>> Begin TEXT EXTRACT

Skip to content

Contact sales

By filling out this form and clicking submit, you acknowledge our privacy policy.

SQL on MapReduce with Hive

Hive is a simple yet powerful Hadoop tool that helps provide invaluable insights on petabytes of data using SQL aggregations, joins, and windowing functions.

Oct 5, 2020 • 5 Minute Read

Introduction

Hive is the most popular and the most prevalent member of the Hadoop ecosystem today.

With the increasing popularity of big data applications, MapReduce has become the standard for performing batch processing on commodity hardware. However, MapReduce code can be quite challenging to write for developers, let alone data scientists and administrators.

Hive is a data warehousing framework that runs on top of Hadoop and provides an SQL abstraction for MapReduce apps. Data analysts and business intelligence officers need not learn another complex programming language for writing MapReduce apps. Hive will automatically interpret any SQL query into a series of MapReduce jobs.

Hive Architecture

The diagram above showcases the important components of the Hive architecture. An SQL query gets converted into a MapReduce app by going through the following process:

  1. The Hive client or UI submits a query to the driver.

>> End TEXT EXTRACT
>> Begin DATASET

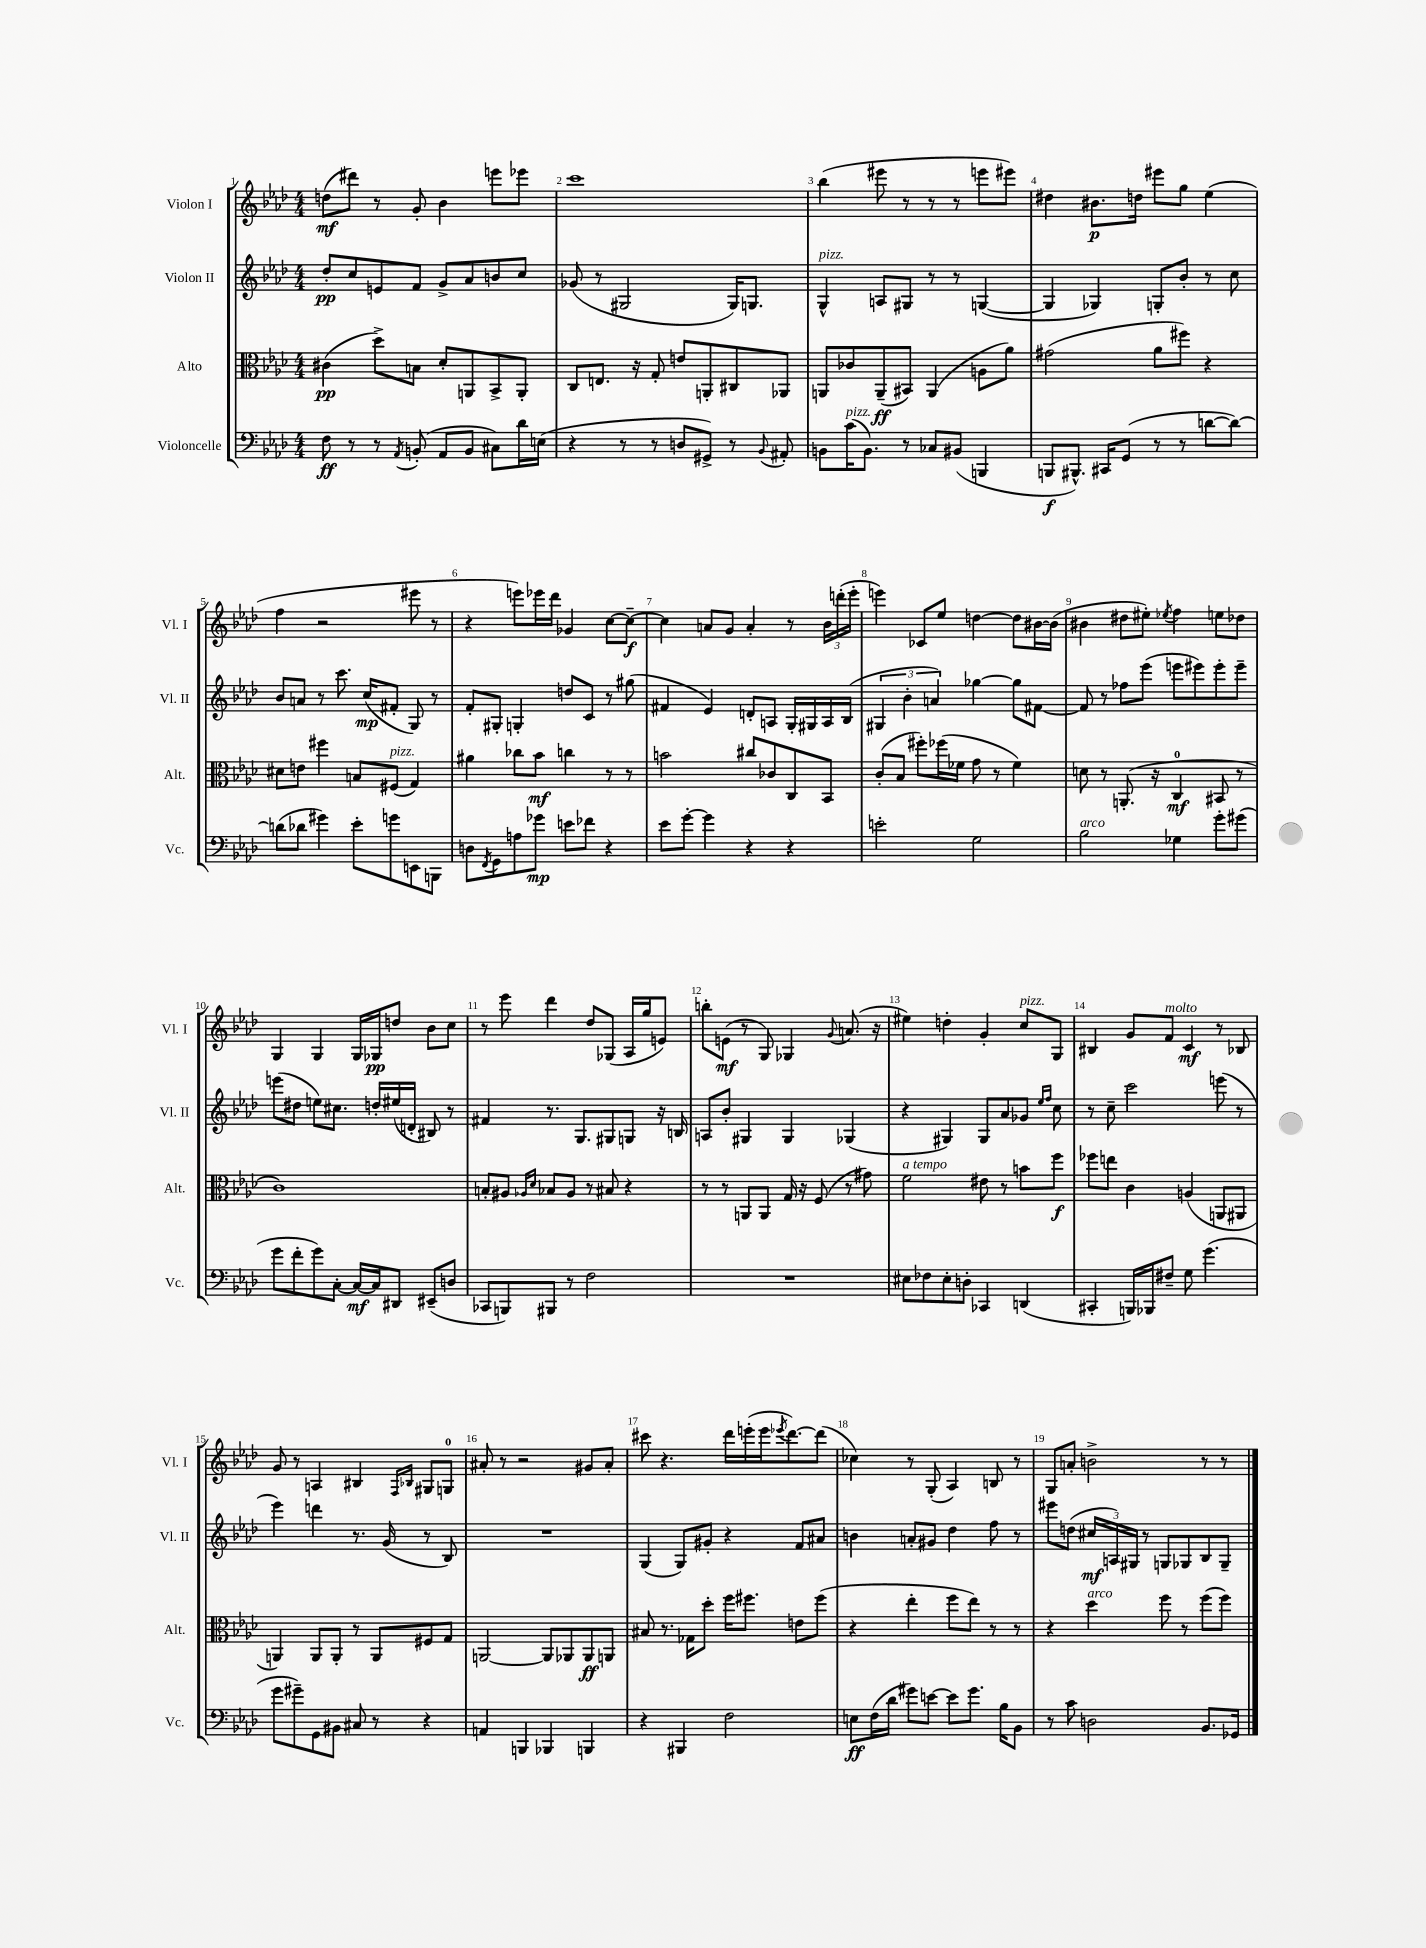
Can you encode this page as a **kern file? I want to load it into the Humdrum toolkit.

**kern	**kern	**kern	**kern
*staff4	*staff3	*staff2	*staff1
*clefF4	*clefC3	*clefG2	*clefG2
*k[b-e-a-d-]	*k[b-e-a-d-]	*k[b-e-a-d-]	*k[b-e-a-d-]
*M4/4	*M4/4	*M4/4	*M4/4
8F	(4c#	8dd-'	(8dd
8r	.	8cc	8ddd#)
8r	8dd-^)	8e	8r
8qAA-	.	.	.
(8BB'	8B	8f	8g'
8AA-	8d-'	8g^	4b-
8BB	8AA	8a-	.
8C#)	8BB-^	8b	8eee
16d-	8AA'	8cc	8eee-
(16E	.	.	.
=	=	=	=
4r	8C	(8g-	1ccc
.	8.E	8r	.
8r	.	2G#	.
.	16r	.	.
8r	8G'	.	.
8D	8e	.	.
8GG#^)	8AA'	.	.
8r	8C#	16G#)	.
.	.	8.G	.
8qqBB-	.	.	.
8AA#'	8AA-	.	.
=	=	=	=
8BB	8AA	4G^^	(4bb-
(16c	8c-	.	.
8.BB)	.	.	.
.	(8AA~	8A	8eee#
8r	8BB#)	8G#	8r
8C-	(4AA	8r	8r
(8BB#	.	8r	8r
4BBB	8A	([4G	8eee
.	8a-)	.	8eee#)
=	=	=	=
8BBB	(2g#	4G]	4dd#
8.BBB#^^)	.	.	.
.	.	4G-)	8.b#
16CC#	.	.	.
(8GG	.	.	.
.	.	.	16dd
8r	8a-	8G'	8eee#
8r	8ff#)	8b-'	8gg
[8d	4r	8r	(4ee-
8d_)	.	8cc	.
=	=	=	=
(8d]	8d#	8b-	4ff
8d-	8e	8a	.
4g#)	4ff#	8r	2r
.	.	8.ccc	.
8e-'	8B	.	.
.	.	(16cc	.
8g	(8F#	8f#'	.
8EE	4G)	8G)	8eee#
8BBB	.	8r	8r
=	=	=	=
8D	4a#	8f'	4r
8qFF	.	.	.
8GG	.	8G#'	.
8A	8cc-	4G'	8eee)
8g-	8b-	.	16eee-
.	.	.	16ddd-
8e	4cc	8dd	4g-
8f-	.	8c	.
4r	8r	8r	[8cc
.	8r	(8gg#	8cc~_
=	=	=	=
8e-	2b	4f#	4cc]
[8g'	.	.	.
4g]	.	4e-)	8a
.	.	.	8g
4r	8cc#	8d'	4a'
.	8c-	8A	.
4r	8C	16G'	8r
.	.	16G#	.
.	8BB-	16A	24b-
.	.	.	(24ddd'
.	.	(16B-	.
.	.	.	24eee-'
=	=	=	=
2e'	(8c'	6G#	4eee)
.	8B-	.	.
.	.	6b-'	.
.	8ff#')	.	8c-
.	.	6a)	.
.	(16ff-	.	8ee-
.	16f-	.	.
2G	8g	[4gg-	[4dd
.	8r	.	.
.	4f-)	8gg-]	8dd]
.	.	[8f#	[16b#
.	.	.	(16b#]
=	=	=	=
2B-	8d	8f#]	4b#
.	8r	8r	.
.	(8.AA'	8ff-	8dd#
.	.	(8eee-	8ee#')
.	16r	.	.
.	.	.	8qee-
4G-	4C	8eee	4ff
.	.	8eee#)	.
8g'	8BB#	8eee#'	8ee
(8g#	8r	8eee#~	8dd-
=	=	=	=
8g	1c)	(8eee	4G
8f'	.	8dd#	.
8g)	.	8ee)	4G
[8C'	.	8.cc#	.
16C_	.	.	16G
16C]	.	16dd'	16G-
8DD#	.	(16ee#	8dd
.	.	16d'	.
(8EE#~	.	8B#)	8b-
8D	.	8r	8cc
=	=	=	=
8CC-	8B'	4f#	8r
8BBB)	8A#	.	8eee-
.	16qqA-	.	.
.	16qqd-	.	.
8BBB#	8B-	8.r	4ddd-
8r	8A-	.	.
.	.	8.G	.
2F	8r	.	8dd-
.	8B#	8G#	(8G-
.	4r	8G	16A-
.	.	.	16gg
.	.	16r	8e)
.	.	16B	.
=	=	=	=
1r	8r	8A	8bb'
.	8r	8b-'	(8e
.	8AA	4G#	8r
.	8AA	.	8G)
.	16G	4G#	4G-
.	16r	.	.
.	(8F	.	.
.	.	.	8qqg
.	8r	(4G-	(8.a
.	8g#)	.	.
.	.	.	16r
=	=	=	=
8E#	2f	4r	4ee#)
8F-	.	.	.
8E#'	.	4G#)	4dd'
8D'	.	.	.
4CC-	8e#	8G#	4g'
.	8r	8a-	.
(4DD	8b	8g-	8cc
.	.	16qqee-	.
.	.	16qqff	.
.	8ff	8cc	8G
=	=	=	=
4CC#'	8ff-	8r	4B#
.	8ee	8cc~	.
16BBB)	4c	2ccc	8g
16BBB-	.	.	.
8F#~	.	.	8f
8G	(4A	.	4c
(4.g	.	.	.
.	8AA	(8eee	8r
.	8AA#	8r	8B-
=	=	=	=
8g	4AA)	4eee-)	8g
8g#~)	.	.	8r
8GG	8AA	4ddd	4A
8BB#	8AA'	.	.
8C#	8r	8.r	4B#
8r	8AA	.	.
.	.	(16g	.
.	.	.	16qqF
.	.	.	16qqB-
4r	8F#	8r	8G#
.	8G	8B-)	8G
=	=	=	=
4AA	[2AA	1r	8a#'
.	.	.	8r
4BBB	.	.	2r
4BBB-	8AA]	.	.
.	8AA-	.	.
4BBB	8AA-	.	8g#
.	8AA	.	8a#'
=	=	=	=
4r	8B#	(4G	8ccc#
.	8.r	.	4.r
4BBB#	.	8G)	.
.	16G-	.	.
.	8dd-'	8g#'	.
2F	16ff	4r	16ddd-
.	8.ff#	.	(16eee'
.	.	.	16eee
.	.	.	8qeee-
.	.	.	[8.ddd-)
.	8e	8f	.
.	(8ff#	8a#	(8ddd-]
=	=	=	=
8E	4r	4b	4cc-)
(16F	.	.	.
16d-	.	.	.
8g#)	4ee-'	8a'	8r
[8e	.	8g#	(8G'
8e]	8ff	4dd-	4A-)
8.g#	8ee-)	.	.
.	8r	8ff	8B
16B-	.	.	.
8BB-	8r	8r	8r
=	=	=	=
8r	4r	8eee#	8G
8c	.	(8dd	8a'
2D	4dd-	24cc#	2b^
.	.	24A)	.
.	.	24G#	.
.	.	8r	.
.	8ff	8G	.
.	8r	8G-	.
8.BB-	(8ff	8B-	8r
.	8ff)	8G-~	8r
16GG-	.	.	.
==	==	==	==
*-	*-	*-	*-
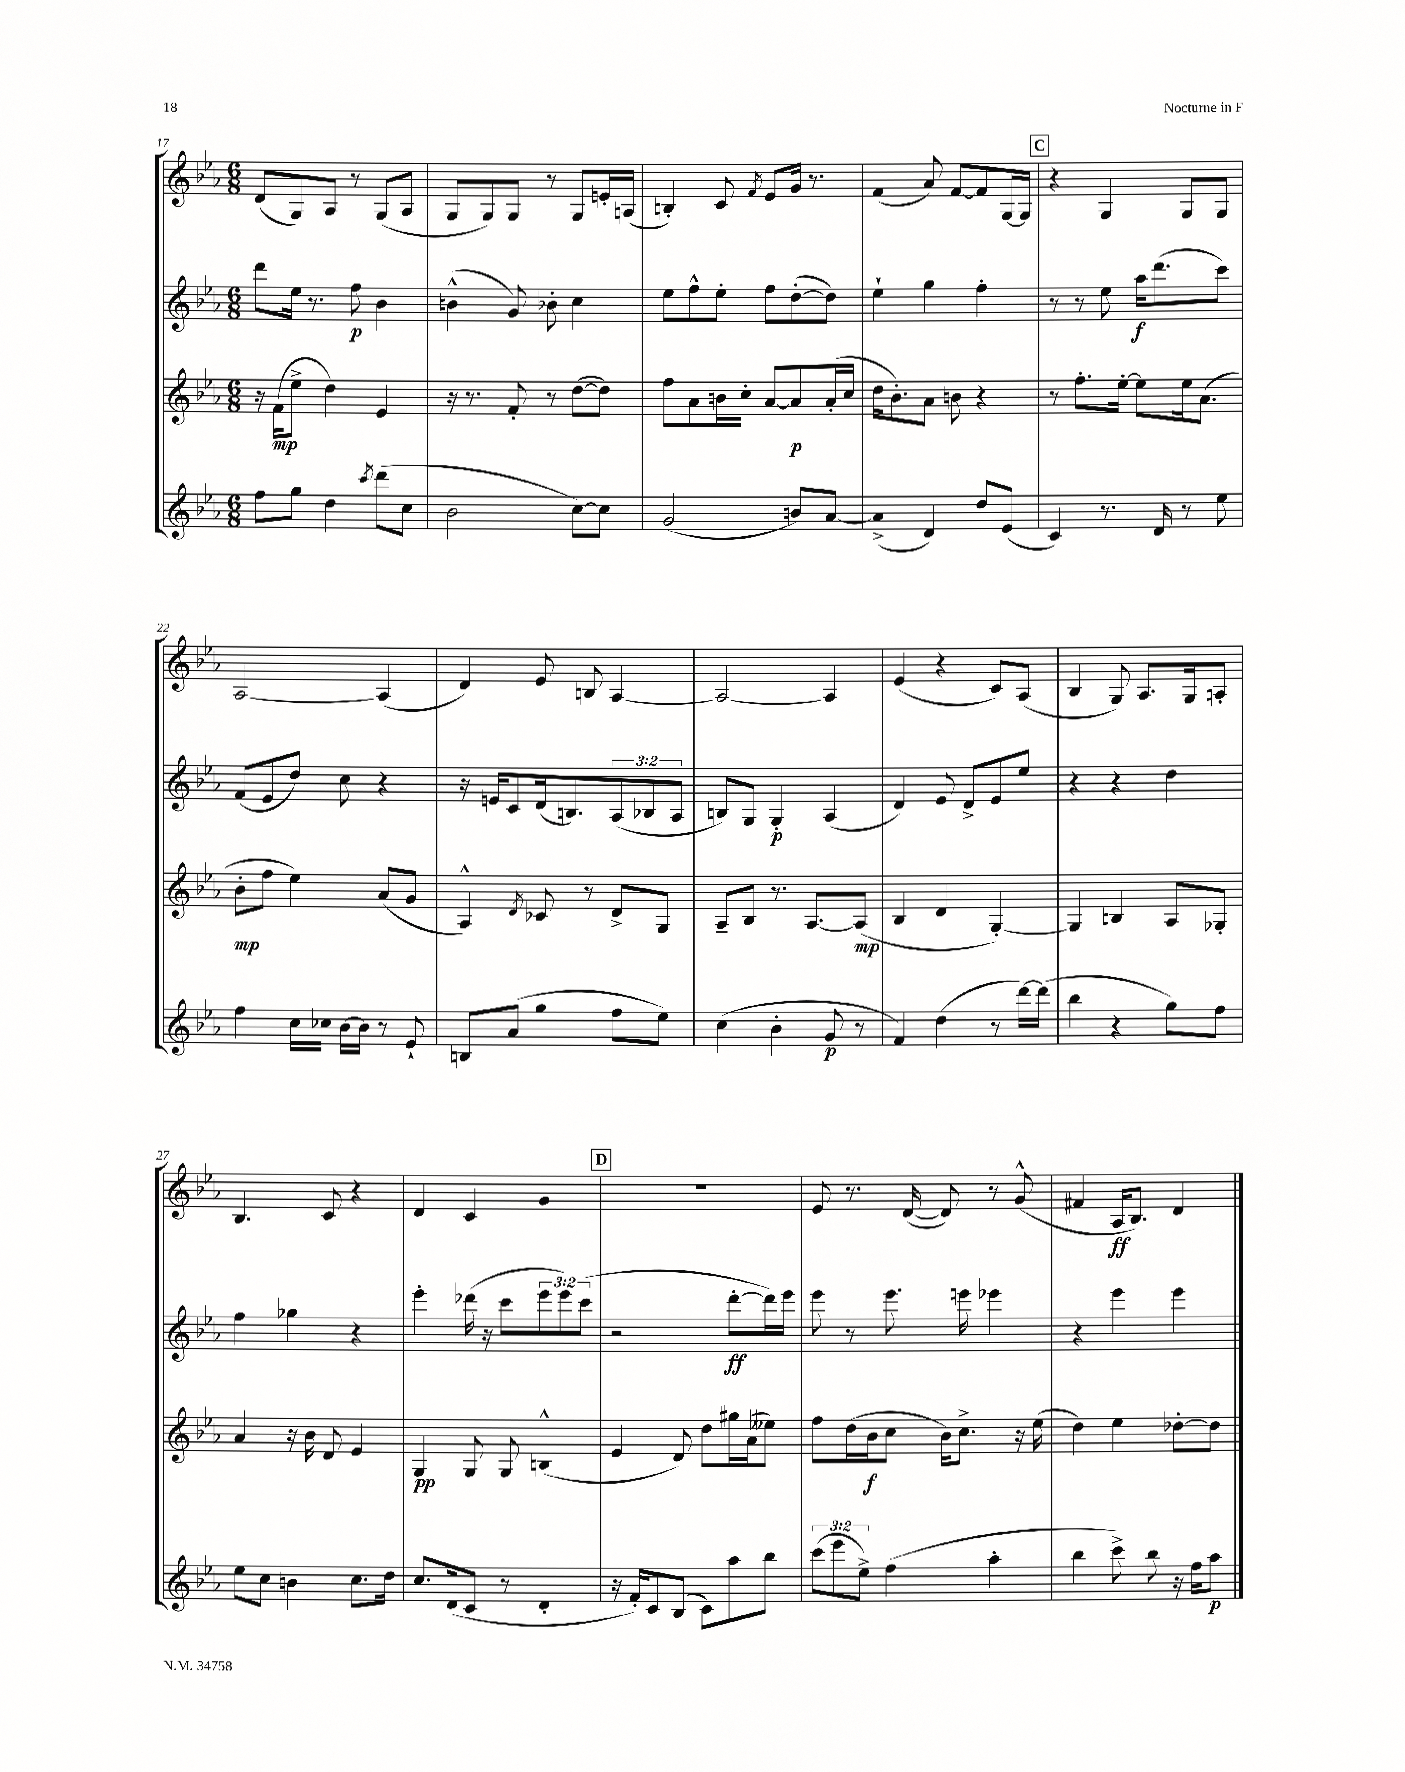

>> End DATASET

GIVEN PROBLEM 1 – In the Hive text, what does Hive automatically turn any SQL query into?
GIVEN PROBLEM 2 – Copy the Hive text word for word from "With the increasing" to "to the driver.".

FULL ANSWER 1 – A series of MapReduce jobs.

FULL ANSWER 2 –
With the increasing popularity of big data applications, MapReduce has become the standard for performing batch processing on commodity hardware. However, MapReduce code can be quite challenging to write for developers, let alone data scientists and administrators.

Hive is a data warehousing framework that runs on top of Hadoop and provides an SQL abstraction for MapReduce apps. Data analysts and business intelligence officers need not learn another complex programming language for writing MapReduce apps. Hive will automatically interpret any SQL query into a series of MapReduce jobs.

Hive Architecture

The diagram above showcases the important components of the Hive architecture. An SQL query gets converted into a MapReduce app by going through the following process:

  1. The Hive client or UI submits a query to the driver.